Passage provided:
++++++++

Patients receiving allogeneic stem cell transplantation for hematological malignancies who suffer a relapse of their disease post-transplant have limited treatment options and a poor prognosis. With the exception of patients with chronic leukemias who may achieve prolonged remissions after donor lymphocyte infusions (DLIs), treatments using either chemotherapy or a DLI achieve less than a 10% median survival beyond 6 months. Most of these patients die of progressive leukemia, underlying the need for new therapeutic approaches.

Human leukocyte antigen (HLA)-mismatched DLIs appear to possess a more potent graft-versus-leukemia (GvL) effect. However, when given after an HLA-mismatched transplant DLIs have a high risk of causing graft-versus-host disease (GvHD), which can be severe. To reduce the risk of GvHD, infusions of mismatched lymphocytes from an alternative donor may be used to avoid permanent engraftment and associated risk of GvHD.

++++++++

Data below:
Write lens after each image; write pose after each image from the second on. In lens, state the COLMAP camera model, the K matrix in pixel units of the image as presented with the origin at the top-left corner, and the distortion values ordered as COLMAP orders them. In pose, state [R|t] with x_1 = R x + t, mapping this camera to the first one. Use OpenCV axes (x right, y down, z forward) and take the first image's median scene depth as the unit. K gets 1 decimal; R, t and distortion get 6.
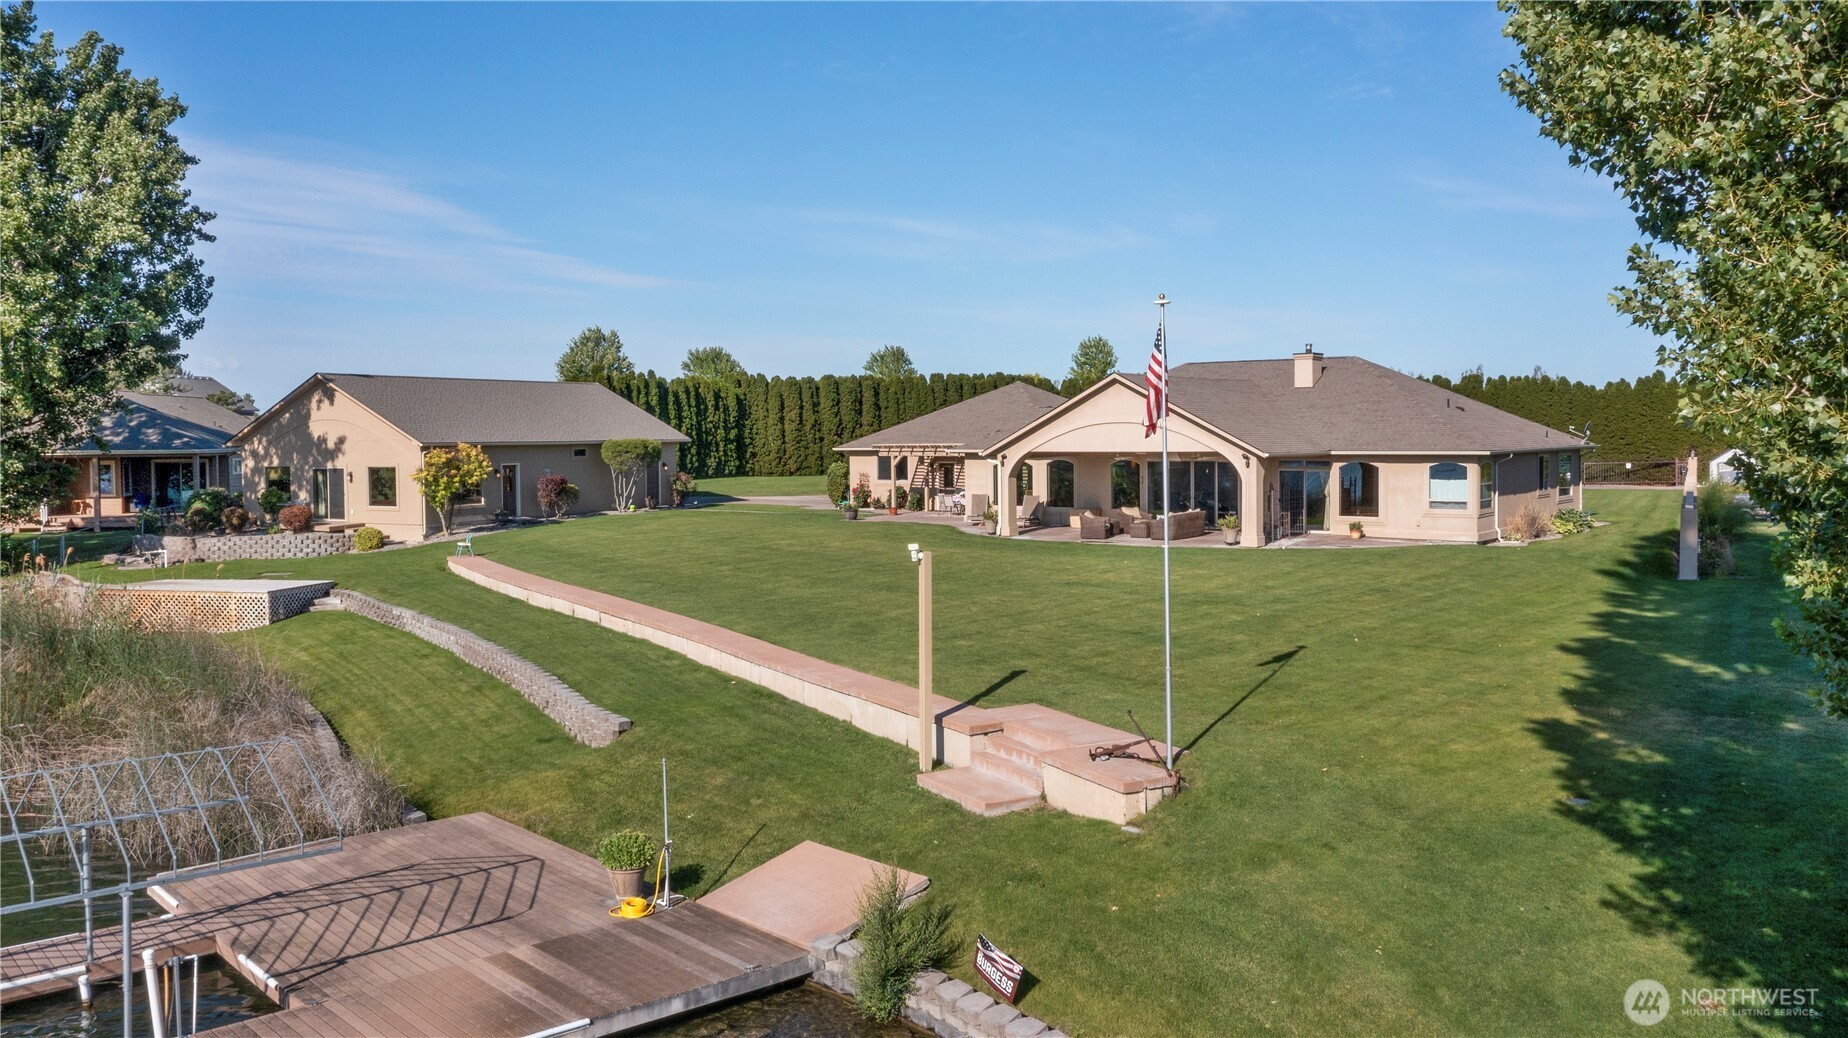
lens RADIAL K [[1477.5, 0, 924.0], [0, 1477.5, 519.0], [0, 0, 1]] dist [-0.000247, 0.002499]
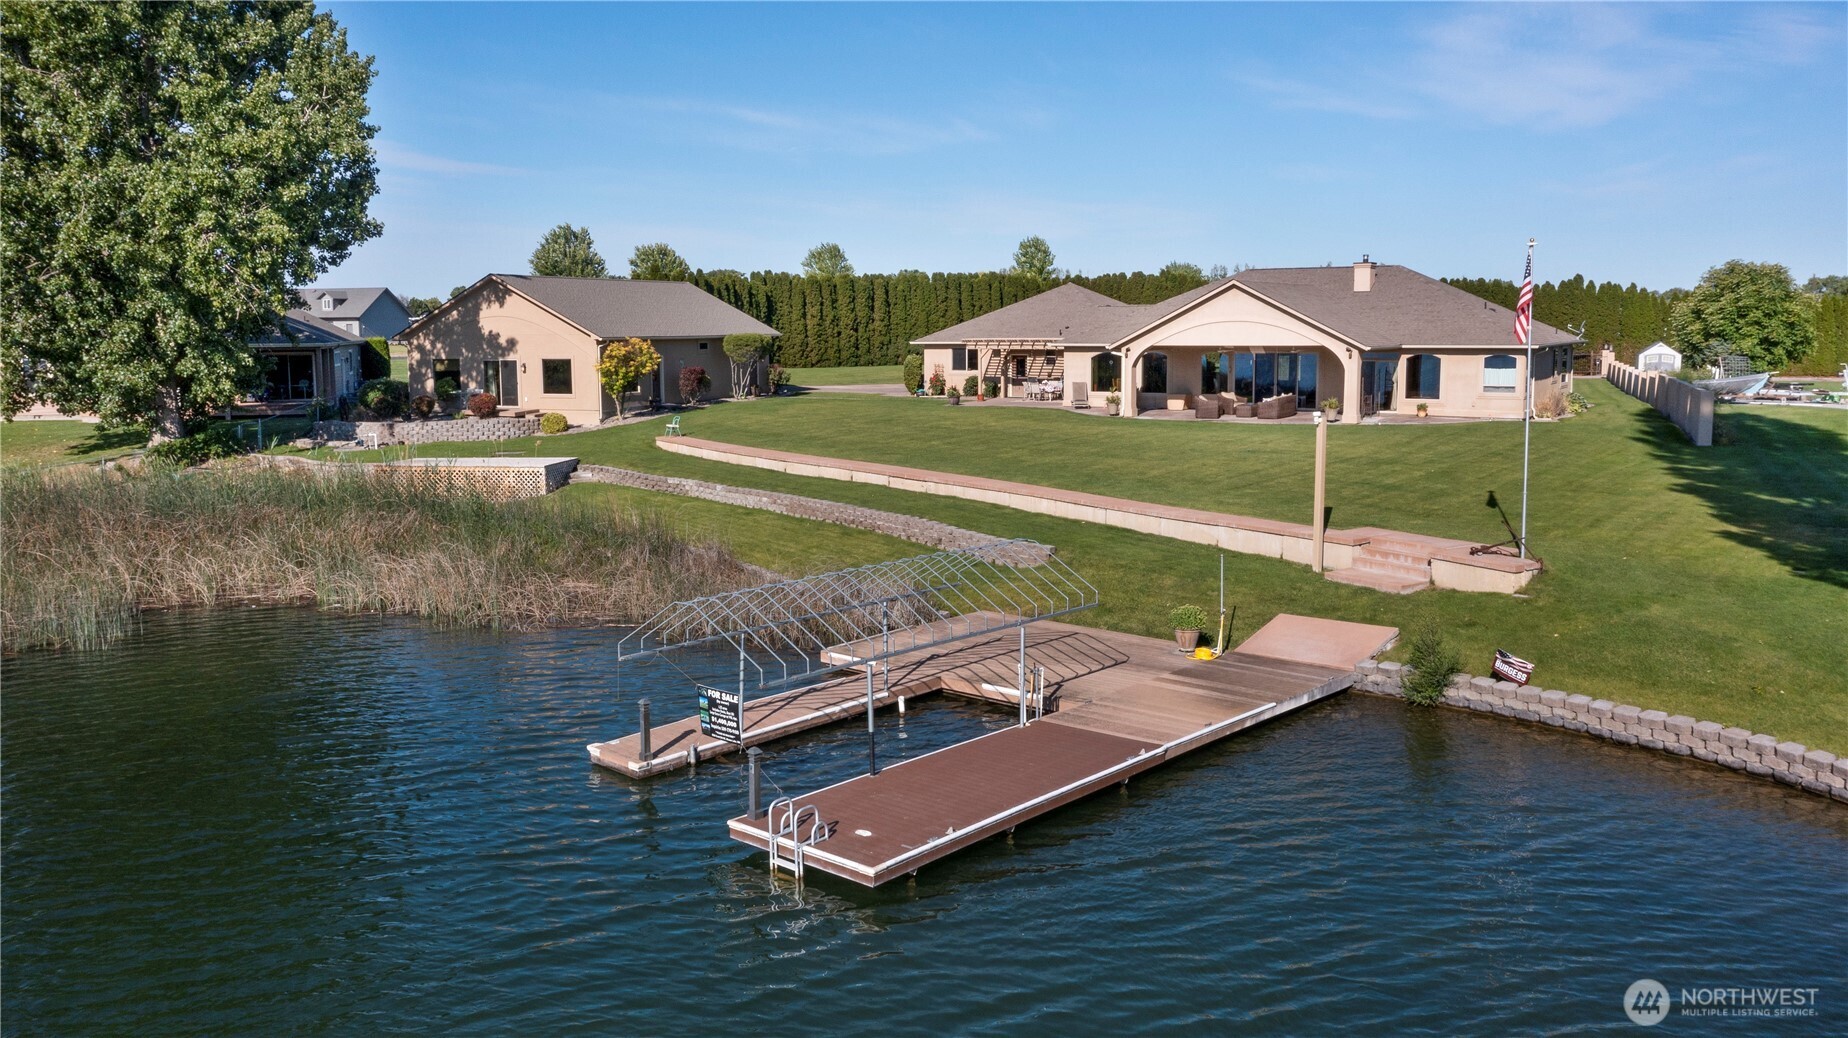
lens RADIAL K [[1463.4, 0, 924.0], [0, 1463.4, 519.0], [0, 0, 1]] dist [-0.027134, 0.017134]
pose [[0.994551, -0.012298, 0.103521, -0.202124], [0.004727, 0.997316, 0.073066, 0.006039], [-0.104142, -0.072179, 0.991940, -0.135468]]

++++++++

What to do: Transcribe the stem cell transplant passage, beginning at the words "Patients receiving allogeneic" and stopping after "new therapeutic approaches.". Rely only on the passage about relapse after stem cell transplantation.

Reply:
Patients receiving allogeneic stem cell transplantation for hematological malignancies who suffer a relapse of their disease post-transplant have limited treatment options and a poor prognosis. With the exception of patients with chronic leukemias who may achieve prolonged remissions after donor lymphocyte infusions (DLIs), treatments using either chemotherapy or a DLI achieve less than a 10% median survival beyond 6 months. Most of these patients die of progressive leukemia, underlying the need for new therapeutic approaches.